I was going to write about learning Farsi, but just as I was getting started, Sepi got her phone call from distant parts. Today, it’s Tehran, Gothenburg, and Kish Island (Iran). I wouldn’t be surprised to see Farideh from Montreal showing up any time. It’s ‘The Gang’, Sepi’s phrase for her sisters and cousins who talk regularly via WhatsApp.

Almost always just women, they usually start their call by asking about ‘Daryoosh!’ I learned early on how to say ‘hello’, ‘how are you’ and ‘I am fine, thank you’ in Farsi.

Unfortunately, I seemed to be stalled there. Sepi told me the other day how to say, ‘It’s nice to see you,’ but it hasn’t stuck. I found a really nice web site with Farsi phrases but almost never go to it. You’d think I’d be motivated to learn with all these interesting Farsi speakers to talk to.

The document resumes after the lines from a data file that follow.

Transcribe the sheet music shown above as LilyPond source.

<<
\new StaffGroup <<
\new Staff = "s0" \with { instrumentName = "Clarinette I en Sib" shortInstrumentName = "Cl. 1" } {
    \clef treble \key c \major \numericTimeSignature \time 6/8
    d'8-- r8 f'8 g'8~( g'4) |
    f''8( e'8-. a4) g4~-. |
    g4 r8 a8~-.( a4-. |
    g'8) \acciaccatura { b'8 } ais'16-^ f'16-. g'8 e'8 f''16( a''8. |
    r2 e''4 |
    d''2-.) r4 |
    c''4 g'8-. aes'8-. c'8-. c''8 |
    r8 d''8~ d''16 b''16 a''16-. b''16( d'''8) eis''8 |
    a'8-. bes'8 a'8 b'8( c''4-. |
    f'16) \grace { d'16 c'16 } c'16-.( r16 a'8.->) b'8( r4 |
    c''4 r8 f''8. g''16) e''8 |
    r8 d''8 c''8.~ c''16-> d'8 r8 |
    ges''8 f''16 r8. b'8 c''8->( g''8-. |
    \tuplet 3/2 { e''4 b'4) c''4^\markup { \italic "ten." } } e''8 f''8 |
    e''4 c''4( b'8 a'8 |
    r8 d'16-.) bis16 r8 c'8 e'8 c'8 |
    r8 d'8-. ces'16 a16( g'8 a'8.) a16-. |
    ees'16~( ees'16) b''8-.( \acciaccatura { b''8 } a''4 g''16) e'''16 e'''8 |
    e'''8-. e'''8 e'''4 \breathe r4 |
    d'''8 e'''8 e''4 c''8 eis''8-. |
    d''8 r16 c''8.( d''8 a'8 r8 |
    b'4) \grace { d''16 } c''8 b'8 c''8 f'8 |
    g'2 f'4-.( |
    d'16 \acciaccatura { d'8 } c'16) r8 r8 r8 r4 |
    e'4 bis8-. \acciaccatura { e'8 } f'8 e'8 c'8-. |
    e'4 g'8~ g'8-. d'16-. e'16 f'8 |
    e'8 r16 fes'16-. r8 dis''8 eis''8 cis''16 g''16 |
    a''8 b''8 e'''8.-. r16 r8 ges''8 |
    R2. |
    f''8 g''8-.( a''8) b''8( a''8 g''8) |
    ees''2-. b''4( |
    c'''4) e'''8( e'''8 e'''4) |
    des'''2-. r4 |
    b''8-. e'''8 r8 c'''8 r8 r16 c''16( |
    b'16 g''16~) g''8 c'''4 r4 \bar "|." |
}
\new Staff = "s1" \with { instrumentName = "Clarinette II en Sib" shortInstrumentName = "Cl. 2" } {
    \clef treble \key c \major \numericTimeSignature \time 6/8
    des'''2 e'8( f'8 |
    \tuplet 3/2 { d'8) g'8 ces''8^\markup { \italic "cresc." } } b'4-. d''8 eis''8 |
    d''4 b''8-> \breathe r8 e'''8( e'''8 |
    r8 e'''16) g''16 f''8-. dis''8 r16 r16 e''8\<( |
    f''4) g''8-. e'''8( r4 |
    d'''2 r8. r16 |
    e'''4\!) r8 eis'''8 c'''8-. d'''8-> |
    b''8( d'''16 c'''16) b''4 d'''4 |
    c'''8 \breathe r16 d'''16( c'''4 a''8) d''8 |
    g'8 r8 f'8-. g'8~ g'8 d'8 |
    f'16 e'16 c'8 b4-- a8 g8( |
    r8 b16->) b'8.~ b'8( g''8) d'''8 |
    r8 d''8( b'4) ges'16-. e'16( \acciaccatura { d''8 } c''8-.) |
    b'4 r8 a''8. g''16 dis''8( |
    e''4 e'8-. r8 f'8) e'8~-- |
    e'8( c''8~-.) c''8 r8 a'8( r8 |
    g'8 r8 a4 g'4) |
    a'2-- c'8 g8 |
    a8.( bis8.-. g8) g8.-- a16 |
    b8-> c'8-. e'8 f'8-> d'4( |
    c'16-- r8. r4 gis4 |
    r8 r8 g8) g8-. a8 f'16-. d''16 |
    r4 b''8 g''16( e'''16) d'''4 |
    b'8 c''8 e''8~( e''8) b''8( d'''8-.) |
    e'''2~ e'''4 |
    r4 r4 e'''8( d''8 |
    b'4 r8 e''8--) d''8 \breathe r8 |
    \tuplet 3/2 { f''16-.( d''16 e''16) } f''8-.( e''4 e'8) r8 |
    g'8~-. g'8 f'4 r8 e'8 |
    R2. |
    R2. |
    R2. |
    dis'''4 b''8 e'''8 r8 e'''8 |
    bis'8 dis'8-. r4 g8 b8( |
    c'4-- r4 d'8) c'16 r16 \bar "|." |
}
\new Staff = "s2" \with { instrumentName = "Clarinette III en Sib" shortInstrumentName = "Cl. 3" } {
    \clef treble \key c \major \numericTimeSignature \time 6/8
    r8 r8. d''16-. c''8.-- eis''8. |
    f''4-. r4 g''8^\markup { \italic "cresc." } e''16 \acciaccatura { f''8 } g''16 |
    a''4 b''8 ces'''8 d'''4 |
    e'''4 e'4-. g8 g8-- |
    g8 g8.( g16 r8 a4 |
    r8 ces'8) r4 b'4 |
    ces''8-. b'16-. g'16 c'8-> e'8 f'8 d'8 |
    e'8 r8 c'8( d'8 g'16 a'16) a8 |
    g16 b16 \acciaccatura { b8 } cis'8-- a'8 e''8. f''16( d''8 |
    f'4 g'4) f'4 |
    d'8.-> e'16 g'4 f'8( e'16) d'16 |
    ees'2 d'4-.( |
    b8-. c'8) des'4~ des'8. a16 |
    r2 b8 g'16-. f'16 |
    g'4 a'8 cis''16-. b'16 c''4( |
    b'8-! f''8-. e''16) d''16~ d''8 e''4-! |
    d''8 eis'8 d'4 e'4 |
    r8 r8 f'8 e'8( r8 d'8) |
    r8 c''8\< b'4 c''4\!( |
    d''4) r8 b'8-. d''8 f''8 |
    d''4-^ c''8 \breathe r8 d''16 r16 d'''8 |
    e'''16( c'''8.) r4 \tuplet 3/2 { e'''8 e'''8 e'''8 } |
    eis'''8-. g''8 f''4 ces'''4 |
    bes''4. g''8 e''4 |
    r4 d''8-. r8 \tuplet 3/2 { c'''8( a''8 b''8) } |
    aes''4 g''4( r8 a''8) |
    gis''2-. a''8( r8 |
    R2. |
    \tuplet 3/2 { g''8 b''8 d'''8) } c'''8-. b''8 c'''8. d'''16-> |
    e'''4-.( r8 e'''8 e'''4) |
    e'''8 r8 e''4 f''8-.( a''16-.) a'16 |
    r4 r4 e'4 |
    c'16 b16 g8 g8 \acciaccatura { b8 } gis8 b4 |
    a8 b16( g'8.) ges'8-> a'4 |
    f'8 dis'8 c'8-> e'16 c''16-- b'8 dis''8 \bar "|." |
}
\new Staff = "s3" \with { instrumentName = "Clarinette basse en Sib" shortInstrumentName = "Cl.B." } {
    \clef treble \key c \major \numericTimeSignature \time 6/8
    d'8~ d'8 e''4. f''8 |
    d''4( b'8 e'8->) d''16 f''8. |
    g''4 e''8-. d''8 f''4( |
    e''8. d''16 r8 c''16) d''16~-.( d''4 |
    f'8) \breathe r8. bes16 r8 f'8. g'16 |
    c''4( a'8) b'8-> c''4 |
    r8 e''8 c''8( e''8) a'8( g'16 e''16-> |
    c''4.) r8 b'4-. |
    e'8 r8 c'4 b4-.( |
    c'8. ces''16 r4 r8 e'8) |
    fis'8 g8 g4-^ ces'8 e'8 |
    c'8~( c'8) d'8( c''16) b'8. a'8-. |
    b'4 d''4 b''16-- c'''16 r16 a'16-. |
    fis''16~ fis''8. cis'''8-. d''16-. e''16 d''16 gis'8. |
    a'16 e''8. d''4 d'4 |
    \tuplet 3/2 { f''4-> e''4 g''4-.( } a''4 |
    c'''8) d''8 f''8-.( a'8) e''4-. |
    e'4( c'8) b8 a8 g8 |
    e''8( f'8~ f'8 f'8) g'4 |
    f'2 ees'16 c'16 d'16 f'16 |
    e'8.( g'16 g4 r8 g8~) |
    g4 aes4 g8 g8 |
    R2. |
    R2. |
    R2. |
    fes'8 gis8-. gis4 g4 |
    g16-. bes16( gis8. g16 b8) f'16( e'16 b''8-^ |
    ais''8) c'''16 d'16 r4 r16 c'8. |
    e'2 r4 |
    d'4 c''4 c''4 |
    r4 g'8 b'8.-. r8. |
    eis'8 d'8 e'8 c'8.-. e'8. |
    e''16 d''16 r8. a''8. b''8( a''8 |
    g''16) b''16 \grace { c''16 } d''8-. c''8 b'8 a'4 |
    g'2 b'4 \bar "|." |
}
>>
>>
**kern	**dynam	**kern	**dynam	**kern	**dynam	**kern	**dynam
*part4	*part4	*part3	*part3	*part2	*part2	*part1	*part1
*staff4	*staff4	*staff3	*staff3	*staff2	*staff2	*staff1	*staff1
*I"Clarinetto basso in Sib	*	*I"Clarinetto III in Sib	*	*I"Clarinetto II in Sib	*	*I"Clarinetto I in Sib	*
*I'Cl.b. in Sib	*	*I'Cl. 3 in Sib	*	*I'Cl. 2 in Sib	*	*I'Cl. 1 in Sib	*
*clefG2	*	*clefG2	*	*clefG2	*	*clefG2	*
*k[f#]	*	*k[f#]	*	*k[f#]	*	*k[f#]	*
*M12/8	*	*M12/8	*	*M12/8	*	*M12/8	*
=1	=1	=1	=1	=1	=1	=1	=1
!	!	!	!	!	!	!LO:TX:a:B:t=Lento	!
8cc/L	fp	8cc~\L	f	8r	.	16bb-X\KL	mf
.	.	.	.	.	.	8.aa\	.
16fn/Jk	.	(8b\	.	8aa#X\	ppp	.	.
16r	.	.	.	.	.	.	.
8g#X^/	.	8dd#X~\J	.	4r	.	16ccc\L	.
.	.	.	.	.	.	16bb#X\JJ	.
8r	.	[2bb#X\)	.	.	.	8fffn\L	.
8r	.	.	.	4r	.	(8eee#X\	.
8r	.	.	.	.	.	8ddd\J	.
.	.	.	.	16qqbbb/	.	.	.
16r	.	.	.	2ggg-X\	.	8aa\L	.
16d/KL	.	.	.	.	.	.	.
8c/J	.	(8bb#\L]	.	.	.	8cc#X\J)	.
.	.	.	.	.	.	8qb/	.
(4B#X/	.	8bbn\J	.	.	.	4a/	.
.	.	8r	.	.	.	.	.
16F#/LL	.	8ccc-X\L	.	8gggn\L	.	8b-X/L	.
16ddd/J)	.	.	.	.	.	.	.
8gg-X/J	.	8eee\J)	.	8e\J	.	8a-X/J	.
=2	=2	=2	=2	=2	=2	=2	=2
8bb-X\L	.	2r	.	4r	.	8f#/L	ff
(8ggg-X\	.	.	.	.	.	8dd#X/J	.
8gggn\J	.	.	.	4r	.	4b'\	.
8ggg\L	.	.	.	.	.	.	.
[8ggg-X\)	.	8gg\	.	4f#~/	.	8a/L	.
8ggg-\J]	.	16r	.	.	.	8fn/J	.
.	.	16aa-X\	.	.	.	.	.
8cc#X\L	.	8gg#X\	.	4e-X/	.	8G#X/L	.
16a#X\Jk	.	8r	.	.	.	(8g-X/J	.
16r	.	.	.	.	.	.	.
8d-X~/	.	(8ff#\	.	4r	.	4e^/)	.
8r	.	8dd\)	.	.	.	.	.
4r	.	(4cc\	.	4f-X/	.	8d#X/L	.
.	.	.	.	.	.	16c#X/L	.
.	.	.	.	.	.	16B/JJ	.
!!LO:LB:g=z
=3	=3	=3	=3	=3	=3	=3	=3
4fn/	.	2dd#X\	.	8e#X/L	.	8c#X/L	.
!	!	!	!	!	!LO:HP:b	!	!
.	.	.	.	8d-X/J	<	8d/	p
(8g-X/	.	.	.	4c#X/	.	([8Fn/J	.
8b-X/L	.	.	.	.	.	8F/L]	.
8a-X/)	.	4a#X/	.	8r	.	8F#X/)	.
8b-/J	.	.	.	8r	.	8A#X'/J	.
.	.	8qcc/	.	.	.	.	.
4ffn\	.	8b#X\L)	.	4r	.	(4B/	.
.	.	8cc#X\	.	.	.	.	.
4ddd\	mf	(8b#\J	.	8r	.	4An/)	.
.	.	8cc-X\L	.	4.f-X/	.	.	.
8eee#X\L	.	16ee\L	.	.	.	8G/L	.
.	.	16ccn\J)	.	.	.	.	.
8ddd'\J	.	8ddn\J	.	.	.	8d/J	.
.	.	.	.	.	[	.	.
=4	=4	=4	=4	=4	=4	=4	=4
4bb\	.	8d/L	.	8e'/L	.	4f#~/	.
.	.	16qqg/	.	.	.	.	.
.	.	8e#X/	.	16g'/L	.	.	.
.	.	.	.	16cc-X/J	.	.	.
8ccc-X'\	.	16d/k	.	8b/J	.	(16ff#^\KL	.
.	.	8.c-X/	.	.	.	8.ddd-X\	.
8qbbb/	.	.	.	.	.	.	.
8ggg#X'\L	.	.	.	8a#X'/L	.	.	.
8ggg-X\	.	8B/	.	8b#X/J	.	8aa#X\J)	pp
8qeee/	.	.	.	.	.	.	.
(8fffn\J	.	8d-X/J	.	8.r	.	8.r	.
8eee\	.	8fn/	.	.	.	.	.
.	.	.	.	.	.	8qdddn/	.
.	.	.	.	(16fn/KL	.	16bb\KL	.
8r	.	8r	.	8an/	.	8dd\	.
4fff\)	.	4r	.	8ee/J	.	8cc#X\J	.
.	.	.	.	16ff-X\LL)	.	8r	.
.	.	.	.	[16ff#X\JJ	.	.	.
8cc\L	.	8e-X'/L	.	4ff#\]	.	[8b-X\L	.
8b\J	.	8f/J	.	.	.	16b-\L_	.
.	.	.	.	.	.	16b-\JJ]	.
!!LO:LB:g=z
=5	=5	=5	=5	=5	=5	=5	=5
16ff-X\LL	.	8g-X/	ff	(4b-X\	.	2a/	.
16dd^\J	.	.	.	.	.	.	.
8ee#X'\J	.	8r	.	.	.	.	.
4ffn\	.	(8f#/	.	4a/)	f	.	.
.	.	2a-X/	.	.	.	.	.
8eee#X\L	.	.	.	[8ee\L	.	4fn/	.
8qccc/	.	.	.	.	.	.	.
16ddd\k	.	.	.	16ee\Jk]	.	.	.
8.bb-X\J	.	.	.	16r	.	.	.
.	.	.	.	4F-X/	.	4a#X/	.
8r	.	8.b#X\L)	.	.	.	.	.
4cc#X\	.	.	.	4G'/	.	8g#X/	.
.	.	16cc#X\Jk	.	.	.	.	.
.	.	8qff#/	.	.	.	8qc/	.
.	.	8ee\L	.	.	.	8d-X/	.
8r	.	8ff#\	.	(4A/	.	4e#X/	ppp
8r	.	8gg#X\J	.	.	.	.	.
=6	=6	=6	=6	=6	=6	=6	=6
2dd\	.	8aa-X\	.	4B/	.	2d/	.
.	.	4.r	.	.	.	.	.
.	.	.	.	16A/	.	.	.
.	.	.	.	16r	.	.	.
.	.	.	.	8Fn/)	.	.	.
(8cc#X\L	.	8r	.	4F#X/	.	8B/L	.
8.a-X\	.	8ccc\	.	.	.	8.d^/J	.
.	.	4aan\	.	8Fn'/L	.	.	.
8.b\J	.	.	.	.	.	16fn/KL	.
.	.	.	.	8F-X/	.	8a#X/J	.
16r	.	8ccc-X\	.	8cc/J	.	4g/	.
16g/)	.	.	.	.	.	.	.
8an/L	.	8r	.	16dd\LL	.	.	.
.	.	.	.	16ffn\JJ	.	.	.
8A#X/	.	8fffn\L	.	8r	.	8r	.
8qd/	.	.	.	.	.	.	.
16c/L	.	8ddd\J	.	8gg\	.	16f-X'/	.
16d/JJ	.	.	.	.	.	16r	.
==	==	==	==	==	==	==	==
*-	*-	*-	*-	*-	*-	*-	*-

The calls are almost always fun, with several people talking at once in happy voices. There have been serious moments, such as when Sepi’s aunt was dying last summer but mostly it’s just people happy being together. One cousin got COVID but seems to have gotten through the worst of it. Sepi’s sister, Mali, was sad when her niece left Iran for Canada but she puts on a brave face. Mali’s own children – with a grandchild on the way – are all still in Tehran.

I’ll keep at it. It’s likely that there will be many more such calls in the months ahead. We can’t go to Iran, but Canada and Sweden are on our short list of places to visit when it is safe to do so.

The other day, Badri, who lives in Gothenburg, tried to teach me some Swedish words. Aieee!